:: TEXT

Following NLA's London Tall Buildings Survey 2026, Callum Tuckett, Managing Director at Multiplex, explores how London’s next generation of towers will be shaped by systems thinking, early-stage clarity and technology-led delivery. Reflecting on the growing complexity of tall building delivery, the piece examines how stronger collaboration, robust procurement and integrated digital engineering are becoming essential to delivering resilient, high-performing schemes in an increasingly regulated market.

London’s skyline continues to signal global confidence, but the way we deliver tall buildings is undergoing a fundamental shift. While applications have slowed, approvals remain steady, reinforcing that demand for high-quality, mixed-use towers is still there. What’s changing is not the ambition, but the expectation: certainty, safety, and performance are non-negotiable. 

From a delivery perspective, the question is no longer whether we can build tall - it’s whether we can build tall predictably. 

Across the market, several pressure points are intensifying. The availability of specialist trades is tightening, the growing fragmentation of the supply chain (Sub Sub-Contracting, direct employment and delivery becoming increasingly rare), increasing the need for early engagement and even more careful capability/capacity analysis and planning. At the same time, supply chain resilience - and the ongoing risk of insolvency - demands more robust procurement strategies and closer collaboration.  Larger organisations holding risk and providing the smaller organisations with greater clarity and support, rather than the illusion of risk transfer. Design coordination is becoming more complex as hybrid schemes blend residential, commercial, retail, and public uses within a single structure. Combined with the commercial realities of strained Design consultants fees and early scope limitations, naturally constrained urban sites; maintaining programme certainty is becoming significantly more challenging.

::::

REQUIREMENT 1: Rewrite the London tall buildings article starting at "London’s skyline continues" and ending at "performance are non-negotiable.", putting "consents" in place of "approvals".
REQUIREMENT 2: According to the London tall buildings article, why is design coordination becoming more complex?
The records have no role in this.

:: DATASET RECORDS

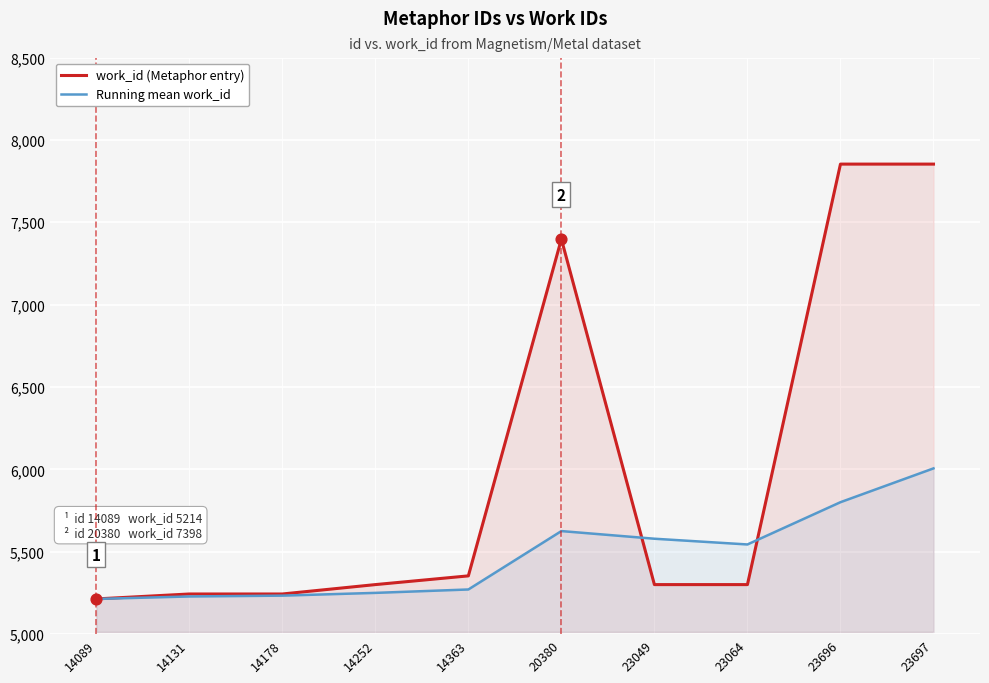

Which series has the widest spread of Y values?

work_id (Metaphor entry)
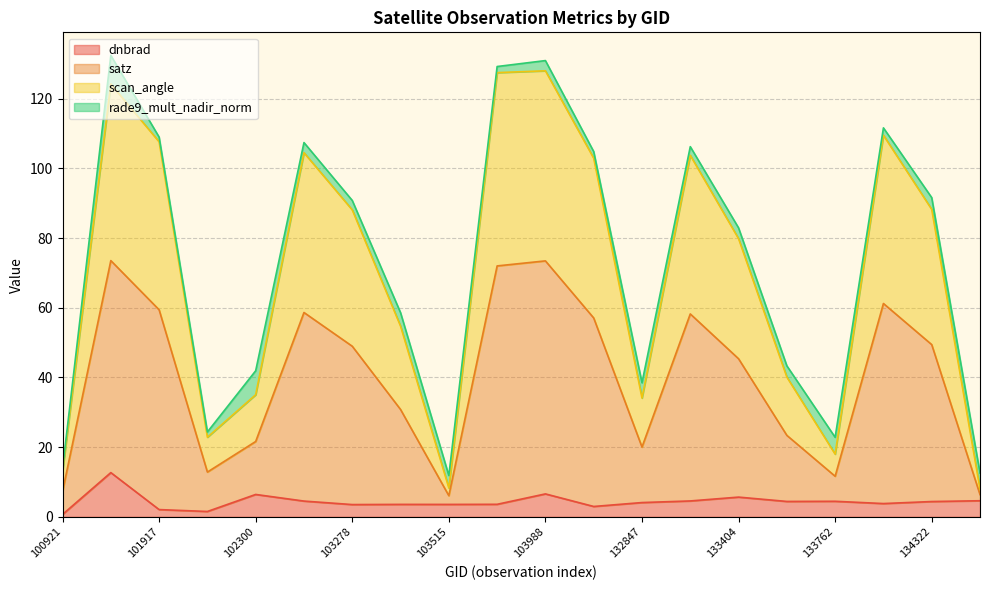

Where is the first local minimum for scan_angle?

102179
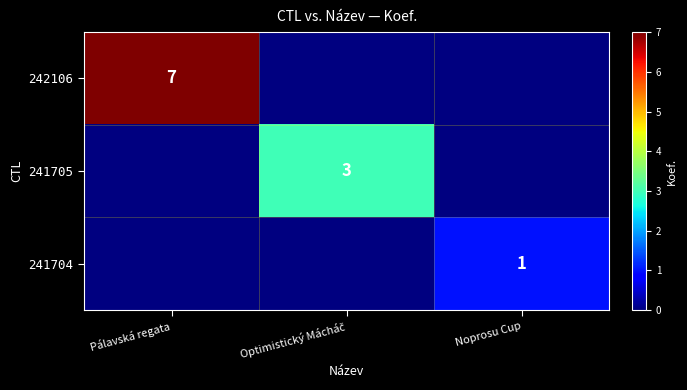

How many categories are shown in the chart?

3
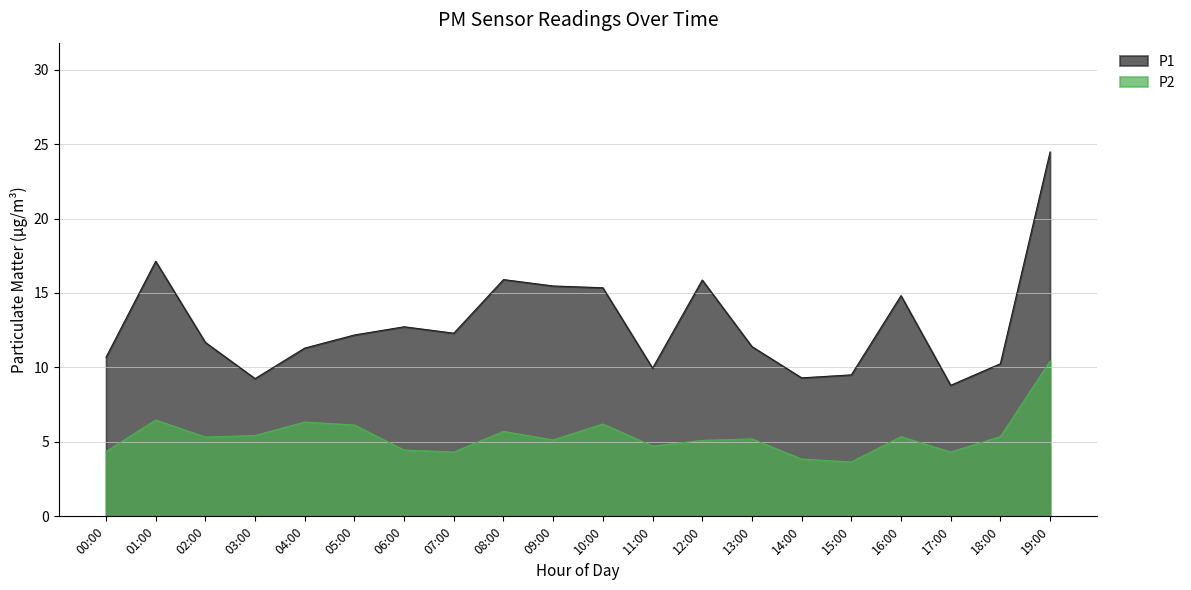

Reading right to left, what are all the values shown in this chart?

P1: 24.5	10.2	8.8	14.8	9.5	9.3	11.4	15.9	9.9	15.3	15.5	15.9	12.3	12.7	12.2	11.3	9.2	11.7	17.1	10.7
P2: 10.4	5.3	4.3	5.3	3.6	3.9	5.2	5.1	4.7	6.2	5.1	5.7	4.3	4.5	6.1	6.3	5.4	5.3	6.5	4.3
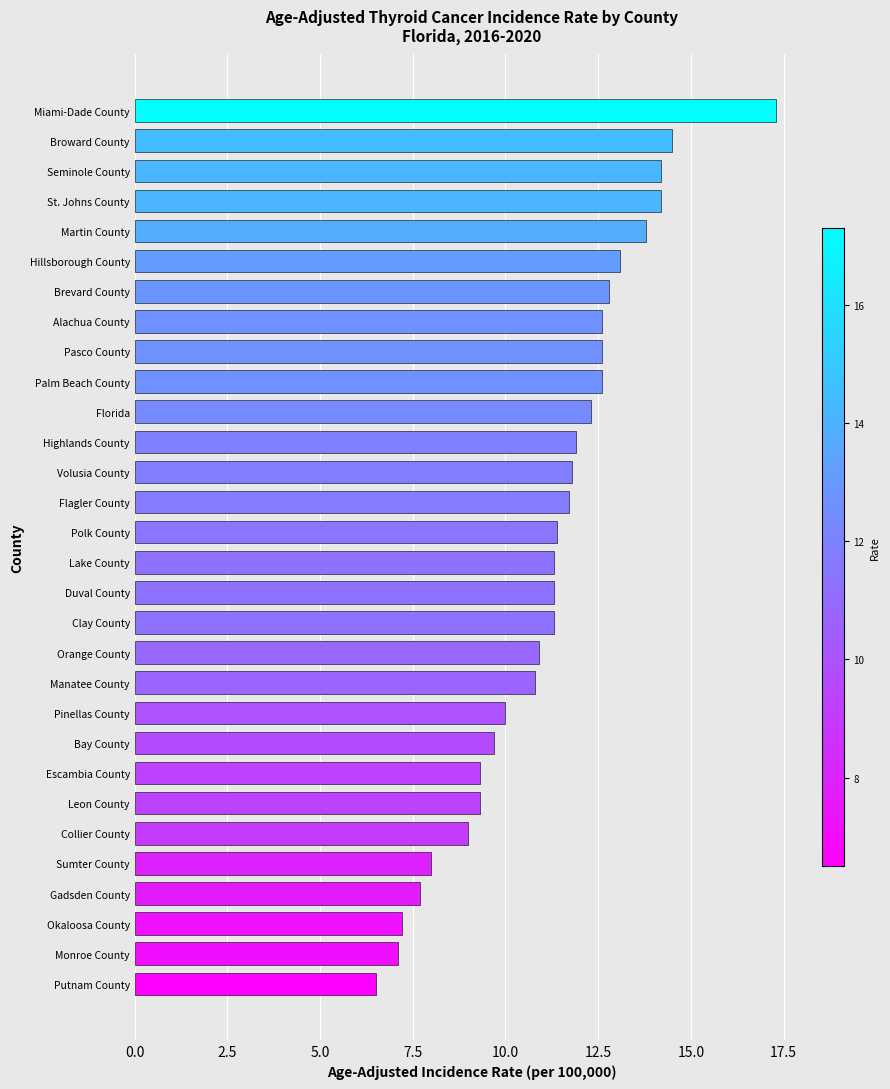

Are the bars grouped side by side (vs. stacked)?

No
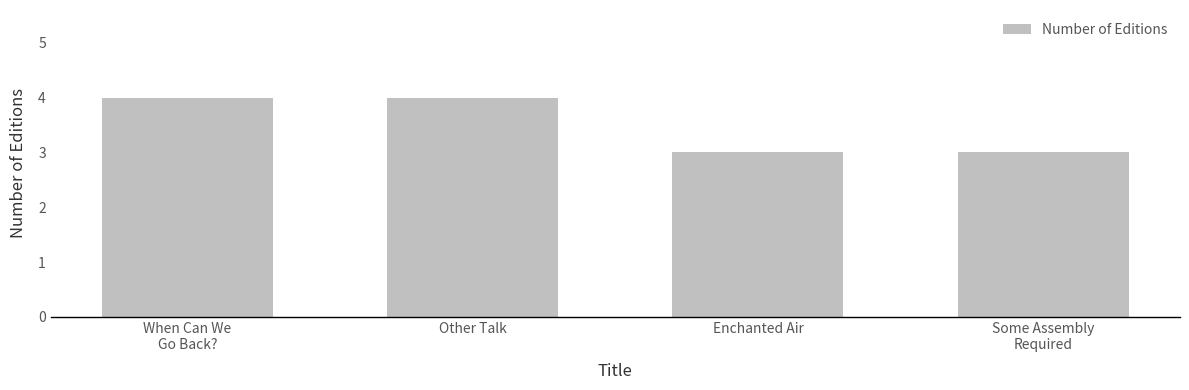

The chart shows a value of 7 at When Can We
Go Back?. True or false?

False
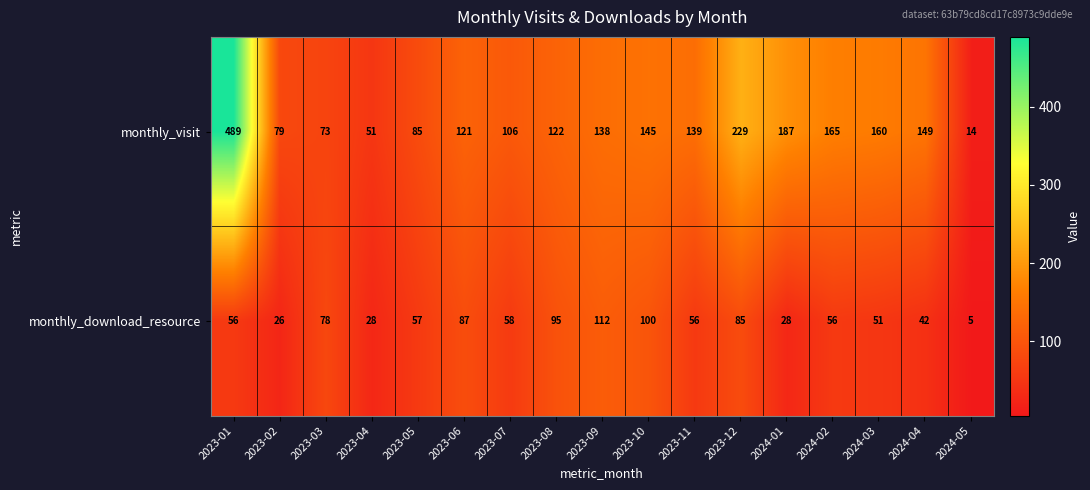

Rank the series at 2023-02 from lowest to highest value.

monthly_download_resource, monthly_visit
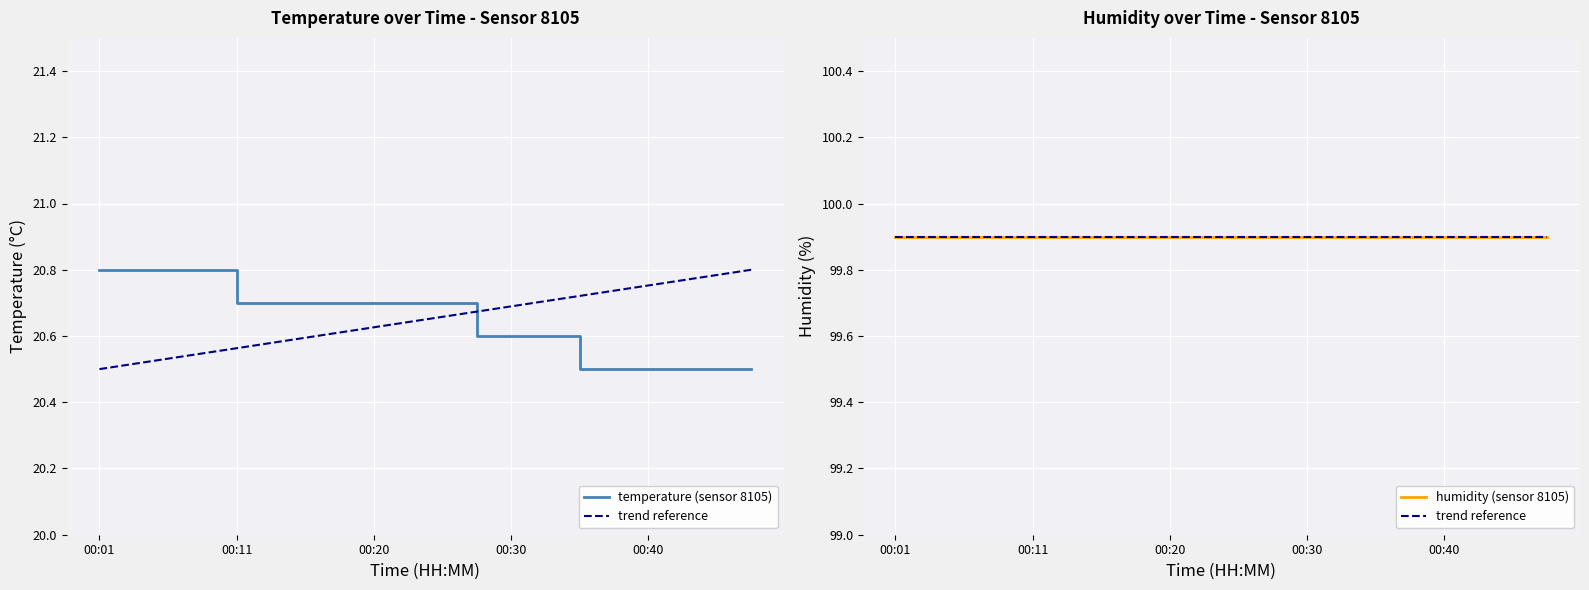

Rank the categories by value from lowest to highest.

00:35, 00:37, 00:40, 00:42, 00:45, 00:47, 00:28, 00:30, 00:32, 00:11, 00:13, 00:15, 00:18, 00:20, 00:23, 00:25, 00:01, 00:03, 00:06, 00:08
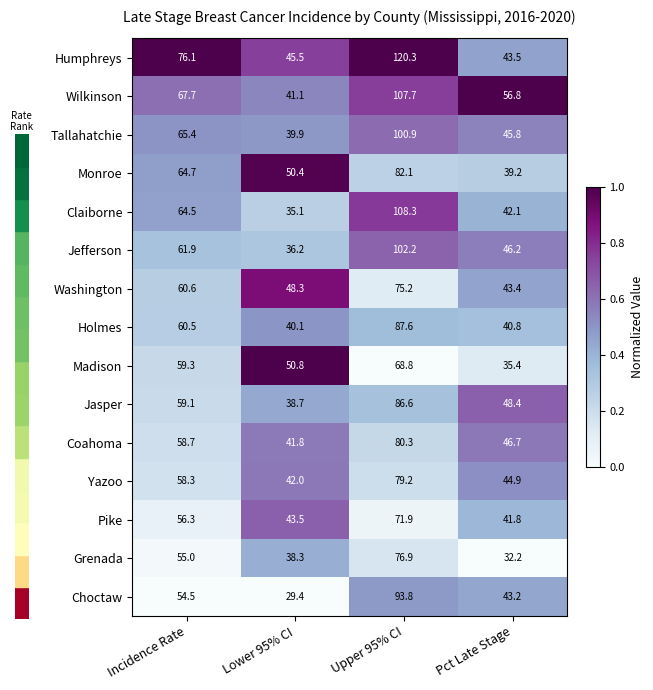

Rank the categories by Pike value from lowest to highest.

Pct Late Stage, Lower 95% CI, Incidence Rate, Upper 95% CI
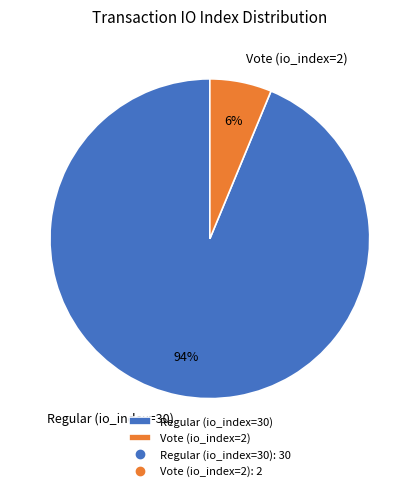

Rank the categories by value from highest to lowest.

Regular (io_index=30), Vote (io_index=2)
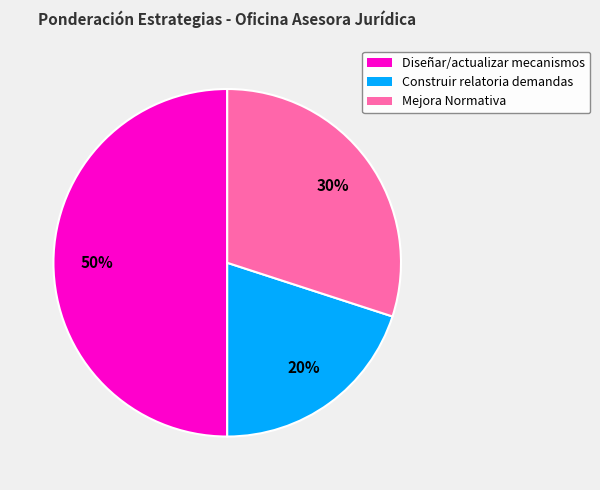

To the nearest percent, what is the difference between the largest and smallest slice percentages?

30%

::::

TASK OUTPUT 1:
London’s skyline continues to signal global confidence, but the way we deliver tall buildings is undergoing a fundamental shift. While applications have slowed, consents remain steady, reinforcing that demand for high-quality, mixed-use towers is still there. What’s changing is not the ambition, but the expectation: certainty, safety, and performance are non-negotiable.

TASK OUTPUT 2: Design coordination is becoming more complex because hybrid schemes blend residential, commercial, retail, and public uses within a single structure.